# Check out these costumes!



## jdubbya (Nov 6, 2005)

http://www.spookywoodsfx.com/products-spookywoodsfx.html


----------



## tonguesandwich (Oct 13, 2006)

I have checked them out in Vegas and if you are a tall or big person, that could be an issue. My wife question that at the show and I do not recall the answer. I do know the guys wearing them were medium size to small. I am 6'3 and over 200lbs and there looked like there was no chance of me fitting in one. They may have a solution. It is definitely something to inquire about before purchase.


----------



## Lilly (Jun 13, 2006)

they look good but you prob sweat to death in those.. 
I like the ivy one


----------



## Frighteners Entertainment (Jan 24, 2006)

It's like wearing pantie hose.
Nice folks, had the pleasure to speak with Tony.


----------



## Nancj (Sep 7, 2007)

Oh my gosh those are awesome!! can some one loan me the $1400.00. maybe I should get two. J/K
those costumes are unbelivable, I wonder if they work in the movie industry.


----------



## beelce (Jul 21, 2007)

Those are way cool...looks really hot under there


----------



## Bone Dancer (Oct 7, 2005)

Great inspirations for a prop. All you need is a mask and a body frame. Kinda think I should be able to do it for under a grand.


----------



## BudMan (Mar 6, 2007)

Frighteners Entertainment said:


> It's like wearing pantie hose.
> Nice folks, had the pleasure to speak with Tony.

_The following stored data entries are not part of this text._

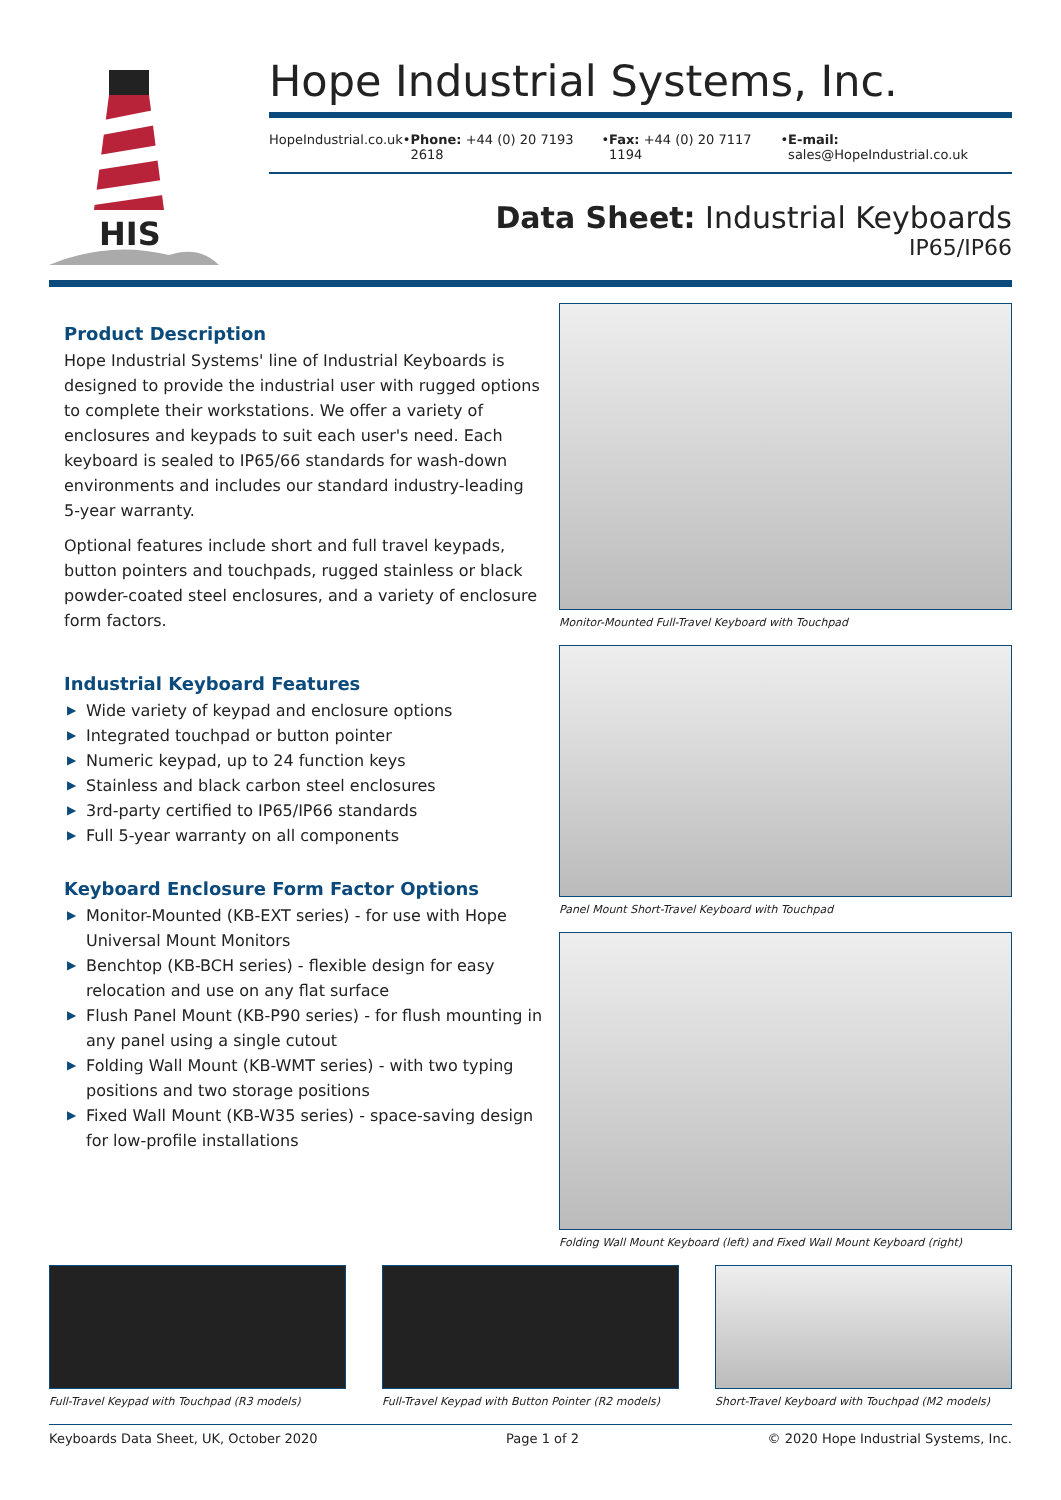HIS
Hope Industrial Systems, Inc.
HopeIndustrial.co.uk • Phone: +44 (0) 20 7193 2618 • Fax: +44 (0) 20 7117 1194 • E-mail: sales@HopeIndustrial.co.uk
Data Sheet: Industrial Keyboards
IP65/IP66
Product Description
Hope Industrial Systems' line of Industrial Keyboards is designed to provide the industrial user with rugged options to complete their workstations. We offer a variety of enclosures and keypads to suit each user's need. Each keyboard is sealed to IP65/66 standards for wash-down environments and includes our standard industry-leading 5-year warranty.
Optional features include short and full travel keypads, button pointers and touchpads, rugged stainless or black powder-coated steel enclosures, and a variety of enclosure form factors.
Industrial Keyboard Features
▶ Wide variety of keypad and enclosure options
▶ Integrated touchpad or button pointer
▶ Numeric keypad, up to 24 function keys
▶ Stainless and black carbon steel enclosures
▶ 3rd-party certified to IP65/IP66 standards
▶ Full 5-year warranty on all components
Keyboard Enclosure Form Factor Options
▶ Monitor-Mounted (KB-EXT series) - for use with Hope Universal Mount Monitors
▶ Benchtop (KB-BCH series) - flexible design for easy relocation and use on any flat surface
▶ Flush Panel Mount (KB-P90 series) - for flush mounting in any panel using a single cutout
▶ Folding Wall Mount (KB-WMT series) - with two typing positions and two storage positions
▶ Fixed Wall Mount (KB-W35 series) - space-saving design for low-profile installations
Monitor-Mounted Full-Travel Keyboard with Touchpad
Panel Mount Short-Travel Keyboard with Touchpad
Folding Wall Mount Keyboard (left) and Fixed Wall Mount Keyboard (right)
Full-Travel Keypad with Touchpad (R3 models)
Full-Travel Keypad with Button Pointer (R2 models)
Short-Travel Keyboard with Touchpad (M2 models)
Keyboards Data Sheet, UK, October 2020 Page 1 of 2 © 2020 Hope Industrial Systems, Inc.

I'm not partial to panty hose..but I do like fishnet!LOL


----------



## Evil Queen (Mar 8, 2008)

tonguesandwich, or anyone considering making their own skin suit, look into the lycra suits made for scuba divers. They are worn under the wet suit so they are thin, light and come in sizes from kids to plus sizes for adults.


----------



## Frighteners Entertainment (Jan 24, 2006)

Tony owns and runs a haunt.


Nancj said:


> Oh my gosh those are awesome!! can some one loan me the $1400.00. maybe I should get two. J/K
> those costumes are unbelivable, I wonder if they work in the movie industry.


----------



## Lady Nyxie (Aug 30, 2006)

They are neat. I really like the bride and groom pic.


----------



## Spooky1 (Aug 25, 2008)

Those are great. I wonder if they would fit me at 6' tall (but a long torso). Even though my wife enjoys Halloween too, I doubt she'd be thrilled if I spent over a grand on a costume.


----------